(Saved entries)
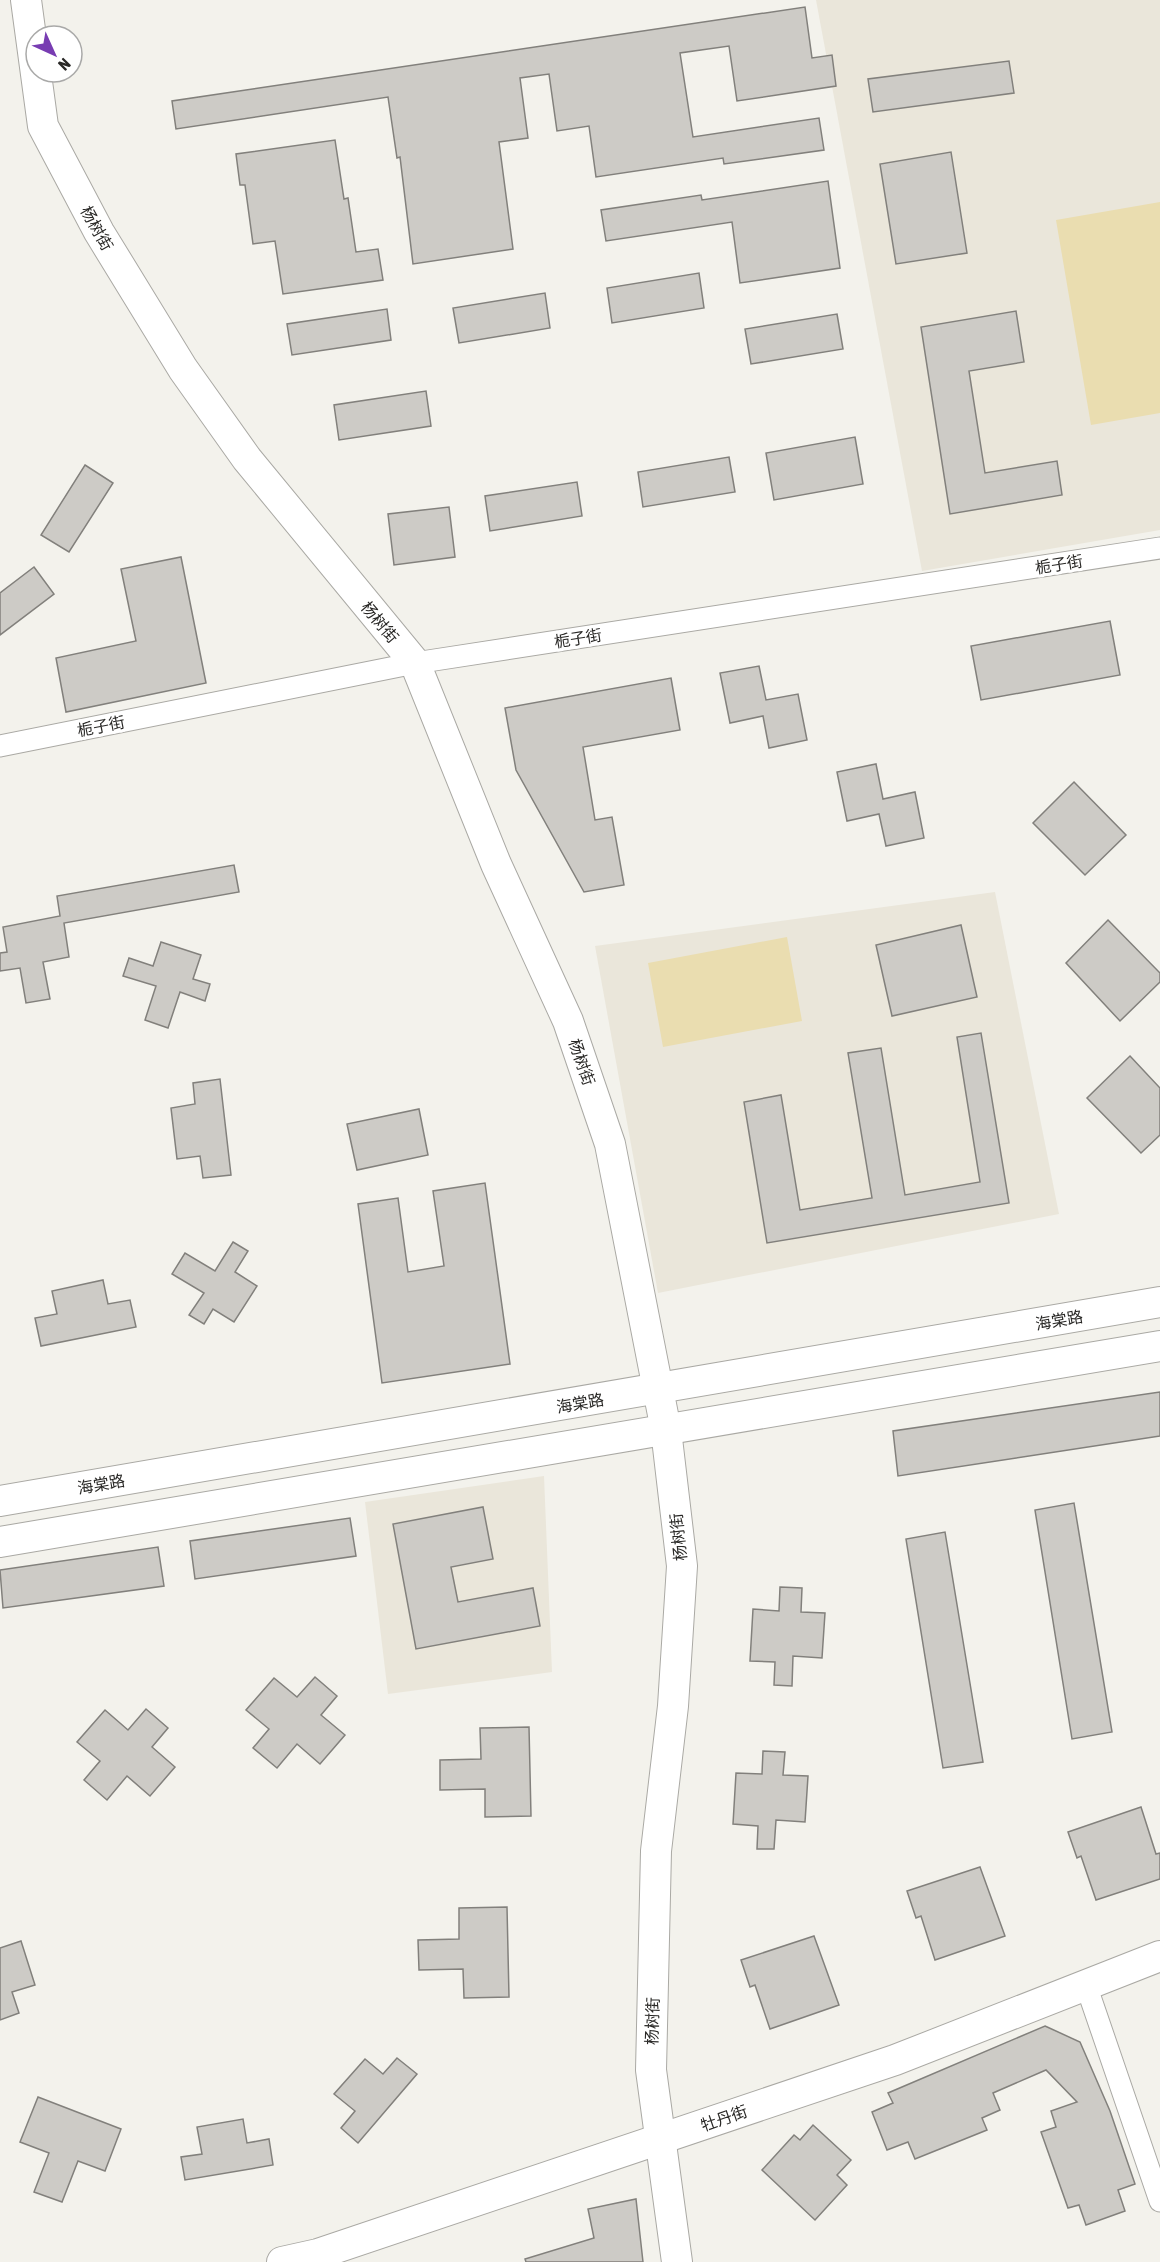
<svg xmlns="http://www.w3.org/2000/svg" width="1160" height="2262" font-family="'Asap Condensed','Noto Sans SC',sans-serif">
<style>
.built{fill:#eae6da}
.green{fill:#eaddb0}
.building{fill:#cdcbc6;stroke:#82807c;stroke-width:1.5}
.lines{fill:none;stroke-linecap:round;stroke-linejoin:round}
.street-casing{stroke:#aaa9a4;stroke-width:23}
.secondary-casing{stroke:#aaa9a4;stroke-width:32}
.street{stroke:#fff;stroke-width:21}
.secondary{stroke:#fff;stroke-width:30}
.labels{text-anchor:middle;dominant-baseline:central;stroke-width:6;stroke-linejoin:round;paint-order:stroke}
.street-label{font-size:16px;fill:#292826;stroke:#fff}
</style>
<rect width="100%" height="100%" fill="#f3f2ec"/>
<g class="built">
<path d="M816,0H1160V530L922,571Z"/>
<path d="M995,892L1059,1214L658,1293L595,946Z"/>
<path d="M544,1476L552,1672L388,1694L365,1502Z"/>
</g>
<g class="green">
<path d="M1160,202V413L1091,425L1056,220Z"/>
<path d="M787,937L802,1021L663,1047L648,963Z"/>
</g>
<g class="building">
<path d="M805,7L812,58L832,55L836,86L737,101L729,46L680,53L693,137L819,118L824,150L724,164L723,158L596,177L589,126L557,131L549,74L520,78L528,138L499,142L513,249L413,264L400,157L397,158L388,97L176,129L172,101Z"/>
<path d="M1009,61L1014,93L873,112L868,79Z"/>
<path d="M335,140L344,199L348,198L356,252L378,249L383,280L283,294L275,241L253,244L245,185H240L236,154Z"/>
<path d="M951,152L967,253L896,264L880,164Z"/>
<path d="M828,181L840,268L740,283L732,222L606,241L601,210L701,195L702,200Z"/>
<path d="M699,273L704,308L612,323L607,288Z"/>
<path d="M545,293L550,328L459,343L453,308Z"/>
<path d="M387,309L391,340L292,355L287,324Z"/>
<path d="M1016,311L1024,362L969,371L985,473L1057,461L1062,495L950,514L921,327Z"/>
<path d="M837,314L843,349L751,364L745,329Z"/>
<path d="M426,391L431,426L339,440L334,405Z"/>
<path d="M855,437L863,484L774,500L766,453Z"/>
<path d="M729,457L735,492L643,507L638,472Z"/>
<path d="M85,465L113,483L69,552L41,535Z"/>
<path d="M577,482L582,516L490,531L485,496Z"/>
<path d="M449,507L455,557L394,565L388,514Z"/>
<path d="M181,557L206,683L66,712L56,658L136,641L121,569Z"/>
<path d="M34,567L54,594L0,635V593Z"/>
<path d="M1110,621L1120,675L981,700L971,646Z"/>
<path d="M759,666L766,700L798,694L807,740L769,748L763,716L730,723L720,673Z"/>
<path d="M671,678L680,730L583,747L595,820L612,817L624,885L584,892L516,770L505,708Z"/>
<path d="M876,764L883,799L915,792L924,838L886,846L879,814L847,821L837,772Z"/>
<path d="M1074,782L1126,835L1085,875L1033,823Z"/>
<path d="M234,865L239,892L64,923L69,957L43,962L50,999L26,1003L20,968L0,971V953L7,952L3,927L60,916L57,896Z"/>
<path d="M1108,920L1160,973V982L1120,1021L1066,963Z"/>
<path d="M961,925L977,997L892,1016L876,945Z"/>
<path d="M161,942L201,955L193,979L210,984L205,1001L180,992L168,1028L145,1020L156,986L123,976L129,958L153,966Z"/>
<path d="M981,1033L1009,1203L767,1243L744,1102L781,1095L800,1210L872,1198L848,1053L881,1048L905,1195L980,1182L957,1037Z"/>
<path d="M1130,1056L1160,1088V1135L1141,1153L1087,1098Z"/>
<path d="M220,1079L231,1175L203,1178L200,1156L177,1159L171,1108L195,1104L193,1083Z"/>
<path d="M419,1109L428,1155L357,1170L347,1124Z"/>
<path d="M485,1183L510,1364L382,1383L358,1204L398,1198L408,1272L444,1266L433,1191Z"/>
<path d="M233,1242L248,1251L235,1272L257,1286L234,1322L213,1309L204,1324L189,1315L204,1293L172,1274L185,1253L215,1271Z"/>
<path d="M103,1280L108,1304L130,1300L136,1327L41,1346L35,1318L57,1314L52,1291Z"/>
<path d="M1160,1392V1436L898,1476L893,1431Z"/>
<path d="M1074,1503L1112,1732L1072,1739L1035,1510Z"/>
<path d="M483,1507L493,1559L451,1567L458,1602L533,1588L540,1626L416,1649L393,1524Z"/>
<path d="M350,1518L356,1556L195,1579L190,1541Z"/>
<path d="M945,1532L983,1762L943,1768L906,1539Z"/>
<path d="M158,1547L164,1586L3,1608L0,1570Z"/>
<path d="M780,1587L802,1588L801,1612L825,1613L822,1658L793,1656L792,1686L774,1685L775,1662L750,1661L753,1609L779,1611Z"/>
<path d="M315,1677L337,1696L321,1715L345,1735L320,1764L297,1744L277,1768L253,1748L269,1729L246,1710L274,1678L297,1697Z"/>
<path d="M146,1709L168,1728L152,1747L175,1767L150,1796L127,1776L107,1800L84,1780L100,1761L77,1742L105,1710L128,1730Z"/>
<path d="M529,1727L531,1816L485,1817V1789L440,1790V1760L481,1759L480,1728Z"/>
<path d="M763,1751L785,1752L783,1775L808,1776L805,1822L776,1820L774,1849H757L758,1826L733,1824L736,1773L762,1774Z"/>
<path d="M1141,1807L1156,1854L1160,1853V1879L1096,1900L1081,1856L1077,1858L1068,1832Z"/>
<path d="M980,1867L1005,1936L935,1960L921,1916L916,1918L907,1891Z"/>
<path d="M507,1907L509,1997L464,1998L463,1969L419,1970L418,1940L459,1939V1908Z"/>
<path d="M814,1936L839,2005L770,2029L755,1985L750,1987L741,1960Z"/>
<path d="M21,1941L35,1985L12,1992L19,2013L0,2020V1948Z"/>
<path d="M1045,2026L1080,2042L1110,2111L1135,2184L1118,2190L1125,2211L1086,2225L1079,2205L1068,2208L1041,2132L1056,2127L1051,2111L1077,2102L1046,2070L993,2093L1000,2110L982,2118L987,2130L915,2159L908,2142L887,2150L872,2112L893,2103L888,2093Z"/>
<path d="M397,2058L417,2074L358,2143L341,2128L355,2111L334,2094L365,2059L383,2074Z"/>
<path d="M38,2097L121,2129L105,2171L78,2161L62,2202L34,2192L49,2153L20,2142Z"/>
<path d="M243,2119L247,2143L269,2139L273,2165L185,2180L181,2157L202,2154L197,2127Z"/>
<path d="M813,2125L851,2160L837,2175L847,2185L815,2220L762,2170L794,2135L800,2140Z"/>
<path d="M636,2199L643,2262H526L525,2259L594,2238L588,2209Z"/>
</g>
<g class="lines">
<g class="street-casing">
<g id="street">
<path d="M0,746L415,663L1160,548"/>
<path d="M1086,1985L1160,2201"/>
</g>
</g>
<g class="secondary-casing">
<g id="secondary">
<path d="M26,0L43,126L99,232L183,369L247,459L415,663L496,864L568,1021L610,1144L666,1430L682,1566L673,1706L656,1851L651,2070L677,2262"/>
<path d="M0,1501L1160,1302"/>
<path d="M0,1542L1160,1346"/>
<path d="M282,2262L318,2254L895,2060L1160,1956"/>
</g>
</g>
<use href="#street" class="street"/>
<use href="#secondary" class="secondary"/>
</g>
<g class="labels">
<g class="street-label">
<text transform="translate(97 228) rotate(61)">杨树街</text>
<text transform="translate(1059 564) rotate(-9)">栀子街</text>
<text transform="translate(380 622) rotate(50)">杨树街</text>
<text transform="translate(578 638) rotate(-9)">栀子街</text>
<text transform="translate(101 726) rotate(-11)">栀子街</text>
<text transform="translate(582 1062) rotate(71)">杨树街</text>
<text transform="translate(1059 1320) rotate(-10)">海棠路</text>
<text transform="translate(580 1403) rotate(-10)">海棠路</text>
<text transform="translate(101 1484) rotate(-10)">海棠路</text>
<text transform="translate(678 1537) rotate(-96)">杨树街</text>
<text transform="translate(652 2021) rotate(-88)">杨树街</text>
<text transform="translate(724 2118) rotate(-19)">牡丹街</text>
</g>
</g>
<g transform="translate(54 54) rotate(135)"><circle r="28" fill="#ffffff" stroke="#a9a9a8" stroke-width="1.5"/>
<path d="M0-4.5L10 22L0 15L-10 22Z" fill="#783cb2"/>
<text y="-9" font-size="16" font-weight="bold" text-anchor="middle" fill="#292826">N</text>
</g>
</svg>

Goal of the exercise
Whenever a line of the data holds the string "lines", pick that line out.

Task answer
.lines{fill:none;stroke-linecap:round;stroke-linejoin:round}
<g class="lines">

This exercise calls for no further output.